When it comes to compensation for his work repairing KitchenAids, Brett Stern has a unique perspective.
“I get paid in balloons, pies, cookies…” he tells Portland Repair Finder during our visit to his workspace in Northwest Portland. “It’s a pretty sweet deal.”
We first met Brett at a Repair PDX repair cafe event, where he gave us his holographic business card and introduced himself as a KitchenAid repair specialist. Intrigued, we followed up, and found ourselves in a small, spare workspace with a table, a toolbox, and a wall of mounted boxes filled with mechanical bits and bobs.
“My world has always been inventing things and making things and riding my bike,” Brett tells us by way of introduction. Today an industrial designer by trade, he was the type of kid who was always dismantling small appliances, fixing what he could and squirreling away interesting parts from what he couldn’t.
At one point, he gestures toward his organized wall of parts and pieces. “I could say that my world could fit into a 5X7 storage locker – because it has – twice – but I probably still have some nuts and washers that I’ve had since childhood.”
“I’ve learned these sorts of mechanical principles – levers and gravity and centrifugal force. I’ve been taking things apart and fixing them forever. Fixing something is no different to me than making something or designing something or inventing something.”
For someone who has been taking-apart and putting-back-together all his life, Brett finds it natural to pipe up when someone he knows needs something fixed. A neighbor, for example, or a friend. Or, on one occasion, the woman working the balloon counter at Lippman Company – a local (and amazing) party supply store.
“I go to Lippman’s Party Supply from time to time to buy balloons,” Brett tells us, casually, like someone else might say “Every once in a while, I go to the grocery store for milk.”
“For example,” he continues, “every year at the Naked Bike Ride, I cover my bike in balloons and give them away.”
Of course. As one does.
One particular visit to Lippman’s, as Brett was standing at the balloon counter, an employee came up with a balloon-filling tank that he proclaimed broken, and further proclaimed his intent to throw away. The woman working protested, saying it was expensive.

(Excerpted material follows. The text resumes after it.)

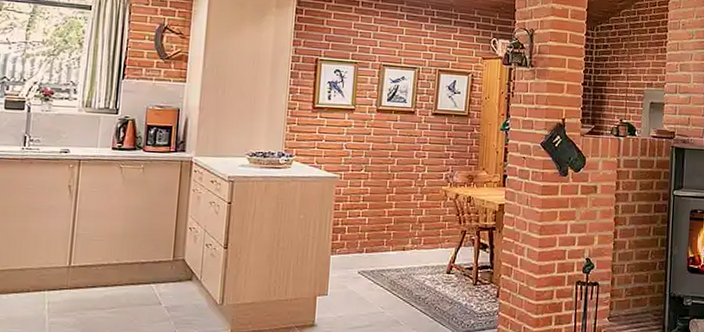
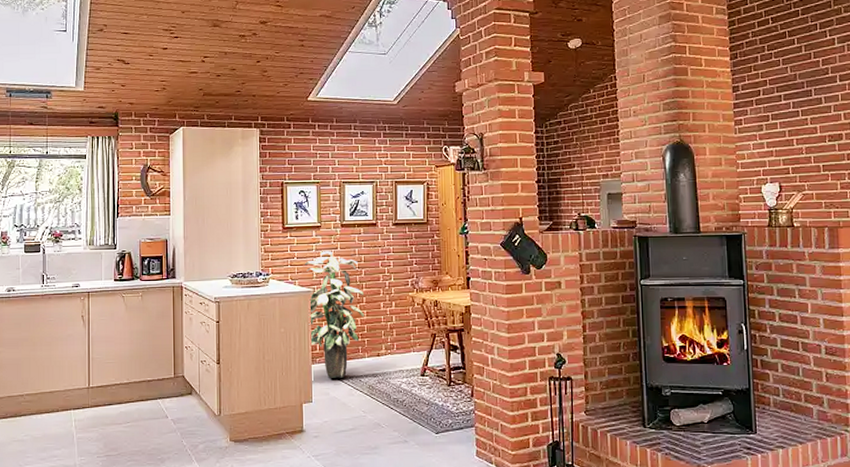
indoor plant: none [331,135,394,271] -> present [304,251,364,378]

The balloon-filling tank sat awkwardly on the counter in a state of limbo – non-functional, with no clear path forward.
Enter Brett. If I fix it, he asked, can I get some balloons?
Brett biked the broken canister home, opened it up – taking note of where each screw went – and found the issue to simply be some dirt that had made its way inside. He cleaned it up, put it back together, and biked back down to Lippman Co.
He was paid in 200 balloons.
Brett has volunteered at repair cafes in Portland since their outset – which is where he met his first KitchenAid. Now, he says, if anyone brings one to a repair cafe event, the volunteer who checks them in immediately yells, “Brett!”
“And I’ll take a look at it,” he says. “If I can’t get to it that day, I tell people, ‘here’s my card, I can’t do this now, but I will fix it.’ And for the same price we charge for everything at repair cafes, which is free. Sometimes if people are nice, they’ll bake me a pie or something as a thank you.”
For Brett, someone who already has a career that supports him, the meaning of repairing KitchenAids exists in a separate realm of concern than money. He is “leery of putting [his] shingle out as a KitchenAid repairman.”
“Because once you do that,” he says, “there’s liability involved.”
Also, he points out, there’s the question of what to charge. As an industrial designer, he bills at $150 an hour, which he knows no one is going to pay him to fix a kitchen appliance.
“So in that sense, it’s not really worth my time,” he explains. “But it’s worth my time to fix this thing, and have someone bake me a pie. It’s easier. And it’s community.”
Brett does use his specialized skillset to buy old KitchenAids from Goodwills or yard sales – “I’m looking for them to be broken” – in order to repair and re-sell them, as-is, on Craigslist. He tells everyone who buys a refurbished KitchenAid from him to call him if anything doesn’t work correctly. So far, no one’s called.
As with the balloon-filler, Brett explains, most KitchenAids just require some cleaning. Years of pulverized flour, sugar, and eggs can gunk up and slow down the insides. Although it may seem simple, he realizes that not everyone has his perspective to know how to take apart a machine or see how easy a fix can be.
“With proper maintenance,” Brett says, matter of factly, “there’s no reason these things shouldn’t keep going forever and ever.”